I can't stand when people say stuff like "Don’t cry over someone there’s other fish in the sea." Like bro that just ignores how deep and spiritual love can be. Finding that kind of connection is mad hard. For me I gotta feel emotionally and spiritually connected to someone to even think about being with them. If that vibe isn’t there it’s a no go. So when people act like it’s easy to find someone like that I’m just like... you don’t get it. That’s why heartbreak hits me so hard it feels like my whole world’s crashing like I’ll never feel that kind of connection again.
Last updated on:2024-12-24T16:30:43+05:30
Comments (16)
There's plenty of fish but they're all kinda dead
For sure. Real love is rare to find. You can be around other people but sometimes the vibe just isn’t the same.

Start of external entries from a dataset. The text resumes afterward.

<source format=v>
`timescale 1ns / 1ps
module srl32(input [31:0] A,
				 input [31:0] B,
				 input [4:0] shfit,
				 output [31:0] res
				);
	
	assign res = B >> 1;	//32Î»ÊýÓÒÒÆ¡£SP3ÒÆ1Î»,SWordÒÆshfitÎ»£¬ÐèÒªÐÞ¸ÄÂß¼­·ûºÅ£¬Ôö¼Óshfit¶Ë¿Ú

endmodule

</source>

And it can set someone up to fail like what if they don’t find someone better? What’s next? people who say there’s plenty of fish in the sea probably don’t love others fully and are cool with letting people go when it’s convenient for them.

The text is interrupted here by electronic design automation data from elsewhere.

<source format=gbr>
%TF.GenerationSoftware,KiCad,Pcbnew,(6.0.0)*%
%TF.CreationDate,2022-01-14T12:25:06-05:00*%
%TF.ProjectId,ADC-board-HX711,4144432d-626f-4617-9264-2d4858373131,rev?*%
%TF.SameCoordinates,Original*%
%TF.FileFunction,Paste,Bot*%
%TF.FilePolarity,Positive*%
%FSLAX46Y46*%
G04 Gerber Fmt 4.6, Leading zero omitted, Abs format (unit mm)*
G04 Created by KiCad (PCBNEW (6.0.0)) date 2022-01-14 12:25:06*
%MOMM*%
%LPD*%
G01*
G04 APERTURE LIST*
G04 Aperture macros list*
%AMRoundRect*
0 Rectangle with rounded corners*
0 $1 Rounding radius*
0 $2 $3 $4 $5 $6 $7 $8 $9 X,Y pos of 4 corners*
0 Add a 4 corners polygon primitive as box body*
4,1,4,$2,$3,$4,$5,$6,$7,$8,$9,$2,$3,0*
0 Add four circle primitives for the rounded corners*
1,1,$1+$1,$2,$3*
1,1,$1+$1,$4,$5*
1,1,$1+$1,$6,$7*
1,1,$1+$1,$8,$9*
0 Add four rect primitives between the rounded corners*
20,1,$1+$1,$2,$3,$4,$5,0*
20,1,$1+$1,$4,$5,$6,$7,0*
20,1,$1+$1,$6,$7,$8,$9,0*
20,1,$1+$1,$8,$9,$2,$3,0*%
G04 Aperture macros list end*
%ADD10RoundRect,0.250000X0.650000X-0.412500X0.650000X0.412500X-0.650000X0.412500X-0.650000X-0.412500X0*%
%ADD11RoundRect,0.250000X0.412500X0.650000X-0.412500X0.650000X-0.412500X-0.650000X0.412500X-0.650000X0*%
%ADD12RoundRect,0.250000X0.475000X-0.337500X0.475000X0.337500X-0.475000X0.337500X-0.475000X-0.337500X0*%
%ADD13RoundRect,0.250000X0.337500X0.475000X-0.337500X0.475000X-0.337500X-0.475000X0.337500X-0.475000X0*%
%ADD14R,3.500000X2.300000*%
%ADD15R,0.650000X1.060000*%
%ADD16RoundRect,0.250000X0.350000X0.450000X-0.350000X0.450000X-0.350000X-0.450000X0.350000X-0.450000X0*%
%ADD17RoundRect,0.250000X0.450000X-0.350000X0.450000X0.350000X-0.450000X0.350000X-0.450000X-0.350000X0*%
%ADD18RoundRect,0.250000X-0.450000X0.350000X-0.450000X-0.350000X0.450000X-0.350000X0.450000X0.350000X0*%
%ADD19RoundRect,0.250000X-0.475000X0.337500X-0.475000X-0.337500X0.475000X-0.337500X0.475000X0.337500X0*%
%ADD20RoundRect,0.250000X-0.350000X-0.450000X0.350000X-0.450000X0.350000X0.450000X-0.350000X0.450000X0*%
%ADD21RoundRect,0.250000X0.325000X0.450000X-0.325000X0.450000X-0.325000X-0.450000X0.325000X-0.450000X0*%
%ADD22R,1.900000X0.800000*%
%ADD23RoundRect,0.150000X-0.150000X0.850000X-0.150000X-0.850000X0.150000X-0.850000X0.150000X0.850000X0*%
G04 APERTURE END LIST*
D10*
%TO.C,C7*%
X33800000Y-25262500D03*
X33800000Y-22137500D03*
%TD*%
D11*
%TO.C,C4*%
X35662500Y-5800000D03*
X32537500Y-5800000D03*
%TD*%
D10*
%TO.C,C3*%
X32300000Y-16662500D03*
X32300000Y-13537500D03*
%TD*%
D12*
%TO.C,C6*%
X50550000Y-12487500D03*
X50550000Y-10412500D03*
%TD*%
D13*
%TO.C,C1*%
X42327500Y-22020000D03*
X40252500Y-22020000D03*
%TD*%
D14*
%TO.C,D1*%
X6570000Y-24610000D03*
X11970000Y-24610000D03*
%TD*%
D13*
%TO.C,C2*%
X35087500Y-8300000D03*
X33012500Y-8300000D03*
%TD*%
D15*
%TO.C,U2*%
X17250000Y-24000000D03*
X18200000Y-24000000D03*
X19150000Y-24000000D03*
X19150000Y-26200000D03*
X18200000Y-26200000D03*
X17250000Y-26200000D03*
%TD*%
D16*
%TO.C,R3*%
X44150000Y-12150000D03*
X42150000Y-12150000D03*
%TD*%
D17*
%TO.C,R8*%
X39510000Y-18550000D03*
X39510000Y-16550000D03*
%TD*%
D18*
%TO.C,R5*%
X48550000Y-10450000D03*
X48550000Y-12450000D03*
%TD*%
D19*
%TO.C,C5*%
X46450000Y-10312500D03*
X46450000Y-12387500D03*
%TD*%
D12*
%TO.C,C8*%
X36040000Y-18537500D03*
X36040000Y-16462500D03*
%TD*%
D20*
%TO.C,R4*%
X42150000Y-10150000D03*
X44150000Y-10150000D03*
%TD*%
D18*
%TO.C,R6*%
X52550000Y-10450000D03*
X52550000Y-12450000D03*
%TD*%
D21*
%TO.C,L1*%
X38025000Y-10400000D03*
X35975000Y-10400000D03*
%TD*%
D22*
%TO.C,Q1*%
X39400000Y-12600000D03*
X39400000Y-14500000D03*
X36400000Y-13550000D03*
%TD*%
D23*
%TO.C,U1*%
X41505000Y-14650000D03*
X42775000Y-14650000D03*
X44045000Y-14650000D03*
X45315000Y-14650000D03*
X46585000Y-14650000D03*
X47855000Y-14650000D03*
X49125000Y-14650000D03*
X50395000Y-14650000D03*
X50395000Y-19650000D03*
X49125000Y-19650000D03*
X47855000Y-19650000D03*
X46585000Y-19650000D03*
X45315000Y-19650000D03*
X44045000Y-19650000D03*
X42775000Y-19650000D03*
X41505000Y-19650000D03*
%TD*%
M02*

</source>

I think it's chill to realize everyone in your life shows up for a reason and when they leave that's for a reason too. Not being able to let go is kinda a problem.
Those vibes where you feel same-brain energy with someone are so rare fr. It’s like this deep sense of safety comfort and peace with that one person. Connections like that are just so pure ❤️
People who say stuff like this don’t really love they just latch onto the first person who’ll stick around for money sex a place to stay or just to not be alone. They don’t get the real feelings behind love.
I always wondered how some women find a guy to marry so quick while I can’t even find someone who loves me back. Simple they don’t care, they just want a man any man. Do they actually love him? Nah
I can't stand people who say that either. Like yeah there’s plenty of fish but y’all forget the ocean is massive af.
lol drunk fish vibes
I feel you. There’s so many things people say during a breakup that just don’t hit right. This one’s gotta be one of the dumbest and most overused. bro, we’re not fish. Who even started that? It’s giving unhelpful vibes and feels like they don’t care. If you don’t know what to say just say nothing.
I lost my girl back and I still feel it every day. I’ve never loved anyone like that that deep. I still do. You can’t just bounce into another relationship like nothing happened. What we had was so real emotionally, spiritually, mentally, intimately, and yeah, sexually too. I need all of that to vibe with someone romantically.
I can’t just grab some random girl and be like you’re my person now. That’s not how this works. It takes time to build something real and you don’t feel that same spark with just anyone. The way people and those dating coaches act like it’s so easy? Nah. Dating after something like this is draining and straight-up frustrating.
We ain’t fish 😂😂 idk why that hit so hard guess I’m just not normal. But you’re not wrong super relatable
@SweetCandy Haha no worries that's a funny line fr thanks feels like so many of us get it
I feel like it's easy to say that until we're in that situation ourselves. I've gotten so used to being let down by people who aren’t even bad people that now I try to block it out when I get treated like I don’t matter. I know those hurts are piling up in my heart like some big unbreakable pot made of clay and metal but honestly I don’t think people who devalue us are worth wasting time crying over anymore. I used to do that a lot but not anymore. I’m still surprised at how selfish good people can be how they’ll drain you look for something better or be so caught up in their own struggles that they can’t give us what we actually deserve.
Yeah I get where you're coming from. I stay guarded cause I'm scared of getting hurt. When I open up I feel super vulnerable and when someone hits that spot it feels like a knife in my chest. And you're right, crying nonstop over someone who doesn’t love you back isn’t good for you. I’m trying to control my crying now it’s getting better but deep down it still stings. It’s just kinda locked away now so it doesn’t mess with me as much.
@cnfidntchic I feel hurt when someone I care about feels like they gotta hide their problems or just dip for a while. That doesn’t feel like a real connection to me and it makes me think they don’t like me enough to be open. from what you’re saying and what I’m saying, it’s like this cycle where both people just end up pulling away.
I know I hold onto a lot of the pain that comes with losing that connection. But I’ve kinda learned to keep it pushing because I’m so used to being let down even by people who are really kind.
there’s like no one. I legit struggle to find ppl interesting at all tbh most just aren’t.
I can’t vibe with this fr... people gotta be more mindful
I feel this 100%. Nothing has ever annoyed me more like she was just some object you could swap out.
Nah I loved her for who she was not just she was a woman.
And don’t even get me started on the whole abundance mindset thing. I don’t just catch feelings for anyone that’s not how it works.
it’s so unrealistic to act like you can just detach like that. Unless you’re legit a psychopath you’re gonna cry and feel it when you lose someone you love.
If you can detach that easily idk it feels like you’re not even really living.